Pangkalpinang - Pemerintah Provinsi (Pemprov) Kepulauan Bangka Belitung (Babel) melalui Dinas Pariwisata Kebudayaan dan Kepemudaan Olahraga (Disparbudkepora) Provinsi Babel kembali menggelar Pemilihan Bujang Dayang Babel tahun 2022 

Kegiatan tahun yang berlangsung  di Fox Harris Hotel Pangkalpinang tersebut, diikuti 24 peserta utusan masing-masing Kabupaten/Kota di Babel.  

Zaiyuni Kepala Bidang Ekonomi Kreatif Disparbudkepora Babel mengatakan Pemilihan Bujang Dayang merupakan agenda tahunan yang diselenggarakan oleh Disparbudkepora Babel untuk memilih perwakilan terbaik Bujang Dayang atau Duta Wisata di seluruh Kabupaten/Kota di Babel.

Ketentuan umum dalam Pemilihan Bujang Dayang Babel diantaranya setiap Kabupaten/Kota mengirimkan dua pasang Bujang Dayang yang ditunjuk oleh Dinas Pariwisata atau Dinas yang berwenang di Kabupaten/Kota  sebagai peserta pada Pemilihan Bujang Dayang Provinsi Babel.

Bujang Dayang yang dikirimkan, dijelaskannya, adalah mereka yang mendapat juara/pemenang ataupun gelar lainnya pada pemilihan di tingkat Kabupaten/Kota.

Berusia minimal 16 tahun dan maksimal 25 tahun pada saat pemilihan di tingkat nasional pada bulan November 2022, serta belum menikah.

Diutamakan minimal tinggi badan Bujang adalah 170 cm dan Dayang adalah 160 cm. Sehat jasmani dan rohani yang dibuktikan dengan surat kesehatan yang bisa dipertanggungjawabkan.

Selanjuitnya memiliki penampilan yang menarik dan mampu mempersiapkan penampilan pribadi secara mandiri. 

Wajib mengikuti karantina dari tanggal 18 Oktober 2022 sampai dengan malam final di tanggal 19 Oktober 2022, mengikuti rangkaian kegiatan, dan wajib patuh terhadap peraturan yang dibuat oleh panitia.

Pemilihan Bujang dayang Babel tahun 2022 ini melalui program pengembangan sumber daya pariwisata dan Ekonomi kreatif Disparbudkepora Babel. 

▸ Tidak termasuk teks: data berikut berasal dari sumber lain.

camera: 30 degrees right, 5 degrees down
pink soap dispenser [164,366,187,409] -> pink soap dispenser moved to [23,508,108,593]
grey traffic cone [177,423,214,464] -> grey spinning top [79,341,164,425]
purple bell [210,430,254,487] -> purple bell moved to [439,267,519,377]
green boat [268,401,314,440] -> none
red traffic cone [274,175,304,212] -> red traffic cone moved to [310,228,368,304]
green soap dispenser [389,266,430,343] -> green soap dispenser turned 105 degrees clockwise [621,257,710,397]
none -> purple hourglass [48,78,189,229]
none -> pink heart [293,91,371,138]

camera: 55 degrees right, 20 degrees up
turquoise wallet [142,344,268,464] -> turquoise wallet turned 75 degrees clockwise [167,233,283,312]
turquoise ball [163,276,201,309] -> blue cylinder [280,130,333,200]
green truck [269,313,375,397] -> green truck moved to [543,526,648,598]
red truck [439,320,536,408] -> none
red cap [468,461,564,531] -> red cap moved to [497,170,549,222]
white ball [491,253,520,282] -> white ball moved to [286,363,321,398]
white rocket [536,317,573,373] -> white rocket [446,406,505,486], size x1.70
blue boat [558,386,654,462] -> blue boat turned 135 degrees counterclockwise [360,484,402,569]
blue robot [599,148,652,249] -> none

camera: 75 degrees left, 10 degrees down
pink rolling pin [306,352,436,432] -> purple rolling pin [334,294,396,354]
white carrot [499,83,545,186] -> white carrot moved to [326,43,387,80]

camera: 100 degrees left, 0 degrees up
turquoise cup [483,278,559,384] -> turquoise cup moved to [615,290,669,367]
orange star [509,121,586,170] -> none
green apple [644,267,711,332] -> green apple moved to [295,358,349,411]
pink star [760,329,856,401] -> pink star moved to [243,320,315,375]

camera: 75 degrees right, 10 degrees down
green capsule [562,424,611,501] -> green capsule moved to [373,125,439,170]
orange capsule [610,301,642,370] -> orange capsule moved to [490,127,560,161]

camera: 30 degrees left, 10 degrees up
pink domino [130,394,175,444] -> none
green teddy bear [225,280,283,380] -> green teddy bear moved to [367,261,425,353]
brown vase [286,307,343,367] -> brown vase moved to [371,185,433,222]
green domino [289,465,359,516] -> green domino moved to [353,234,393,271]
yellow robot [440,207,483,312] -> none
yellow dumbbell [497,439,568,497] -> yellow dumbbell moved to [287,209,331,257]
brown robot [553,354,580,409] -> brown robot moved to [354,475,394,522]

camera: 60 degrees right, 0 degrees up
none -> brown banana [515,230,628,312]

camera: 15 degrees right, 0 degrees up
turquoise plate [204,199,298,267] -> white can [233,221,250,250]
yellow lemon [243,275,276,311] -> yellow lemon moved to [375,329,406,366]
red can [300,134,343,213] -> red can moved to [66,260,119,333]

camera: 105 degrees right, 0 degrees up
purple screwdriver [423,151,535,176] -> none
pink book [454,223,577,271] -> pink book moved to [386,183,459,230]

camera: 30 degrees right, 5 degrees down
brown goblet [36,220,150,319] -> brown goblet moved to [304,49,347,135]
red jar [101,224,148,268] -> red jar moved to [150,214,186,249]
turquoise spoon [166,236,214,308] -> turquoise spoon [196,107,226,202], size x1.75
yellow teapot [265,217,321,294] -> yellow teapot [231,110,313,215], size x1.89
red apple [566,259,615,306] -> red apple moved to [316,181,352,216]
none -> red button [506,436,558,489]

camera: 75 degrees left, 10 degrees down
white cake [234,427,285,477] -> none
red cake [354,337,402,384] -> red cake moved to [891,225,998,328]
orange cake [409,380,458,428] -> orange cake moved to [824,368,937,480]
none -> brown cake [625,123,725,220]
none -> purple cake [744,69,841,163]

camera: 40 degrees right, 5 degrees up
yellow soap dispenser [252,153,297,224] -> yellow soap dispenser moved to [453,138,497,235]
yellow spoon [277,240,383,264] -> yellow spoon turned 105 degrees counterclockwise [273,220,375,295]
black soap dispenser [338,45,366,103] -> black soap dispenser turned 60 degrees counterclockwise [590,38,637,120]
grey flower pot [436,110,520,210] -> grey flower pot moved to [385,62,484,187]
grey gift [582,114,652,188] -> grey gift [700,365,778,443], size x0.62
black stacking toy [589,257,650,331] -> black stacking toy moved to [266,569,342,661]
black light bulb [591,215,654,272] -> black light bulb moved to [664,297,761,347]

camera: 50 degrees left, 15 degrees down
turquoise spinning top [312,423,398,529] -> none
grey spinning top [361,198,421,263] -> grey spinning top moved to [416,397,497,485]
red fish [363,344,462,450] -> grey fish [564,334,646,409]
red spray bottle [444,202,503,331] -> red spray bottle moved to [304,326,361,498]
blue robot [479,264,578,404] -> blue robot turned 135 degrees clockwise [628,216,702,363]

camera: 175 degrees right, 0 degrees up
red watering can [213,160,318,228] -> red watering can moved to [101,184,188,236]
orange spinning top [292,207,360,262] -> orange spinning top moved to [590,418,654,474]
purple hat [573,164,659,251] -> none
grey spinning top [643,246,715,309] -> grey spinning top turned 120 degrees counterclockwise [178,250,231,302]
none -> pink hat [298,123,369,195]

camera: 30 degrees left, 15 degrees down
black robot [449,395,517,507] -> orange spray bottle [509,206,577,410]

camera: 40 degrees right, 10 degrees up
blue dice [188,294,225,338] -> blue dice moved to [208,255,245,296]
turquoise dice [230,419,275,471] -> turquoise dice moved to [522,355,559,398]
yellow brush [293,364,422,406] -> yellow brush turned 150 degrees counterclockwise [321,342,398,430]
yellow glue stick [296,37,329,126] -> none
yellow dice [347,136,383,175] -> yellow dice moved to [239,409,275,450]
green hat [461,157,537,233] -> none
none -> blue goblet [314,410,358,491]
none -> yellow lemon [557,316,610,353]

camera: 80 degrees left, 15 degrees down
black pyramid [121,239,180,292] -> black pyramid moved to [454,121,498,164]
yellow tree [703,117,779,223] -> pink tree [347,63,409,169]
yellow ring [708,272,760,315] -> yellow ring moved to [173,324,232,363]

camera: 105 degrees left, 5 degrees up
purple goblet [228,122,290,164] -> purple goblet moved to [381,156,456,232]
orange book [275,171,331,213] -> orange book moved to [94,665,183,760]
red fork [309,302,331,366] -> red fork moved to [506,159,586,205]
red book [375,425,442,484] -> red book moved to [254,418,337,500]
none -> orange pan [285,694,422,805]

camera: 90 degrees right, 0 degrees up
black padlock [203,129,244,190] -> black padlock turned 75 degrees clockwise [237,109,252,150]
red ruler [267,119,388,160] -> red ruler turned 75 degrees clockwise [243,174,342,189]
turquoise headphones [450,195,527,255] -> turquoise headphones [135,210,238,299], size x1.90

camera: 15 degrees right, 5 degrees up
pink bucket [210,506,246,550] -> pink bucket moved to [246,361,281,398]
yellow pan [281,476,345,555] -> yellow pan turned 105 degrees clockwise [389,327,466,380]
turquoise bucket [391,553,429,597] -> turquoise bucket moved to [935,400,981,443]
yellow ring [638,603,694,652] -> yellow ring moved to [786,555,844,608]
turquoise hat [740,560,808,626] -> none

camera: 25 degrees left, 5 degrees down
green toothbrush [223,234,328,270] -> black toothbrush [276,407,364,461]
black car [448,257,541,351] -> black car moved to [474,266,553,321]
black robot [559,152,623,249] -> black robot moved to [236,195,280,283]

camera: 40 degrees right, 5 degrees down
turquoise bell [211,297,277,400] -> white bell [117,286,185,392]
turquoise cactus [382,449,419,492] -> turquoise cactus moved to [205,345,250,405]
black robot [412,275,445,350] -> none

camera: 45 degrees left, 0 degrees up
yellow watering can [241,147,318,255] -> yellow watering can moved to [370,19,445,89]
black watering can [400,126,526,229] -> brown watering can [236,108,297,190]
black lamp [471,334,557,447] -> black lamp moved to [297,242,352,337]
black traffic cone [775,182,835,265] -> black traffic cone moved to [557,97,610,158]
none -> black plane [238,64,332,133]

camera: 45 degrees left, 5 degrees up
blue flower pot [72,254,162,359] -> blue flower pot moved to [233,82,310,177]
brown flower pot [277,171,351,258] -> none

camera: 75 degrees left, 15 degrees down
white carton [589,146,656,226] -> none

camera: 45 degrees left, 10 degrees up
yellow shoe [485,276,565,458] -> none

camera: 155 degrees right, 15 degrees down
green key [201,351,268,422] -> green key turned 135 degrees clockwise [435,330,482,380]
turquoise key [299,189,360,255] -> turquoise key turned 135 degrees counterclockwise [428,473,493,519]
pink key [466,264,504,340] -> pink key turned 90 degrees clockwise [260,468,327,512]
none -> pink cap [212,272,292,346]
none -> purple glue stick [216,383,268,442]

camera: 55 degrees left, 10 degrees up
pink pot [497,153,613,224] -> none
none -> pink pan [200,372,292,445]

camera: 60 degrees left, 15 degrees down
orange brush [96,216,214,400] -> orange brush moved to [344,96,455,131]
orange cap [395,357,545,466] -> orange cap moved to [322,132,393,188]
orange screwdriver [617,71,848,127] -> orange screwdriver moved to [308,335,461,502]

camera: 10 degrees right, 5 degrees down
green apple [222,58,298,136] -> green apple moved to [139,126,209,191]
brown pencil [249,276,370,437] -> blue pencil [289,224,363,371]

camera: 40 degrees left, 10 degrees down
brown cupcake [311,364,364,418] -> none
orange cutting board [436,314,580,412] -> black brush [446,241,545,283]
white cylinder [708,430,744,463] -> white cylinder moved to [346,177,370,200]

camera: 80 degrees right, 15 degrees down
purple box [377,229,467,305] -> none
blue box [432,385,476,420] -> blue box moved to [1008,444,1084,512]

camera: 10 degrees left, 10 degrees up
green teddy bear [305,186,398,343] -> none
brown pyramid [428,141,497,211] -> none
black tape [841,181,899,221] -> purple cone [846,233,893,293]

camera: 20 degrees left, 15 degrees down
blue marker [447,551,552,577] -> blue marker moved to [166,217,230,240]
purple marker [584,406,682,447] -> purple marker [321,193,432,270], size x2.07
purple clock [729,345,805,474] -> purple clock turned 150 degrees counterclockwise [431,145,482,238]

"Mereka diharapkan menjadi contoh generasi muda yang mampu berpartisipasi aktif dalam menyukseskan program pemerintah, ikut mendukung kepariwisataan, melestarikan budaya, melibatkan diri dalam kegiatan sosial, serta mampu menjadi inspirasi dan penggerak perubahan," ujar Zayuni.

Wahyudi, mahasiswa semester satu Prodi Ilmu Teknologi Ruang Angkasa di Universitas Charles Darwin Australia yang menjadi salah satu peserta Bujang Dayang Babel asal Kabupaten Bangka mengatakan tujuan mengikuti Bujang Dayang Babel 2022 untuk memajukan daya tarik wisatawan lokal maupun asing dari dalam negeri maupun luar negeri.

Babel sebagai salah satu destinasi workit untuk dikunjungi selain beberapa kota besar lainnya yang ada di Indonesia dengan wisata alam, kuliner maupun wisata sejarah tak akan kalah dengan provinsi-provinsi lain.

"Maka dari itu, saya ingin memajukan provinsi saya yang mana saya bangga menjadi bagian dari Provinsi Babel, besar dan tumbuh di negeri serumpun sebalai ini," kata Wahyudi.

Floren Citra Valencia Pelajar Kelas 12 SMA Negeri 1 Tanjung Pandan Belitung yang juga peserta Dayang dari Kabupaten Belitung mengatakan motivasi dirinya mengikuti Bujang Dayang Babel 2022, karena sebagai putri daerah ingin berdedikasi dan berkontribusi untuk daerah khususnya dibidang pengembagan pariwisata.

"Harapan saya dengan mengikuti Bujang Dayang Babel 2022, saya bisa menjadi contoh dan bisa meningkatkan kesadaran generasi muda, teman-teman saya agar sadar dan mau membangkitkan wajah asli dan memulihkan kembali sektor ekonomi dan pariwisata di Bangka Belitung," ucap Floren.

Sejak 18-19 Oktober 2022, para peserta perwakilan Kabupaten/Kota se-Bangka Belitung itu, memasuki masa karantina, setelah kemarin sudah melalui tes Psikologi yang dilaksanakan pihak Disparbudkepora Babel. (rel/munawar).